On Monday, Wisconsin Senate Majority Leader Russ said he was committed to retaining a tax on “big oil,” along with a dubious provision that prevents those oil companies from passing the tax on to drivers. On Wednesday, the Senate unveiled their version of the budget, which completely eliminates the tax altogether.
You may say to yourself, “self, that doesn’t make any sense.” Why would Decker so quickly abandon a lynchpin of his budget? He really just realized on Tuesday that he couldn’t stop the oil companies from passing the tax through to consumers? WPRI wrote our report saying exactly that in March of 2007 – it’s good to see him admit that he should have listened to us all along.
Here’s why – he merely needed to give a couple of his members a vote without the tax in it. It’s coming back – you can bank on it.
Decker replaced the funding from the oil tax by eliminating the tax exemption for capital gains. This is, simply put, insane. It amounts to a $485 million tax increase on the middle class, many of whom have been waiting to cash out their retirement funds, and completely blows any argument Democrats have that this budget somehow only affects the rich.

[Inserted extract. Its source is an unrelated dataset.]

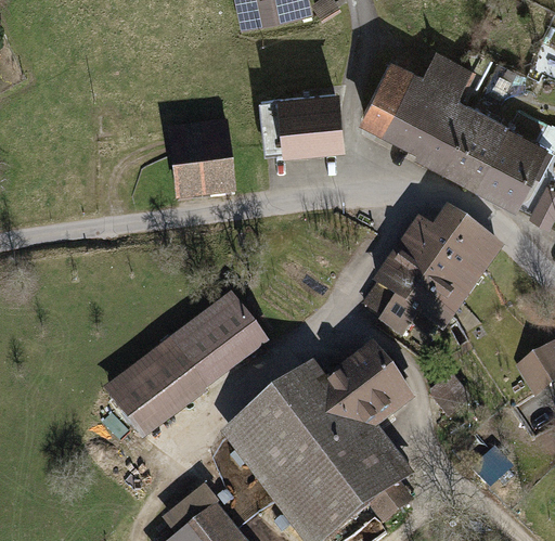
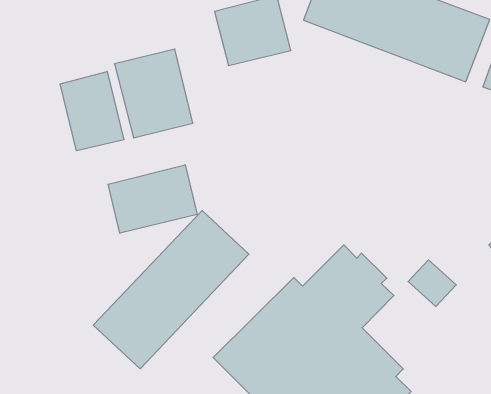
building: none -> [60,71,124,151]
building: [364,209,501,339] -> none
building: none -> [108,165,197,233]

But by replacing one unpopular tax increase with another even more unpopular tax increase, Decker will be able to argue that he’s somehow doing taxpayers a favor when he re-implements the original oil company proposal in the conference committee version of the budget as crafted by the leaders of the two houses. Eventually, the Legislature will end up either where Governor Doyle and Decker were (with the no-pass through provision) or where the Assembly was, allowing oil companies to pass it through to consumers.
In positing this theory, I’m giving Decker a lot of credit for his political cunning. But if I’m wrong and he’s actually serious about jacking up taxes on peoples’ retirement accounts during a recession, then he’s the most tin-eared politician alive.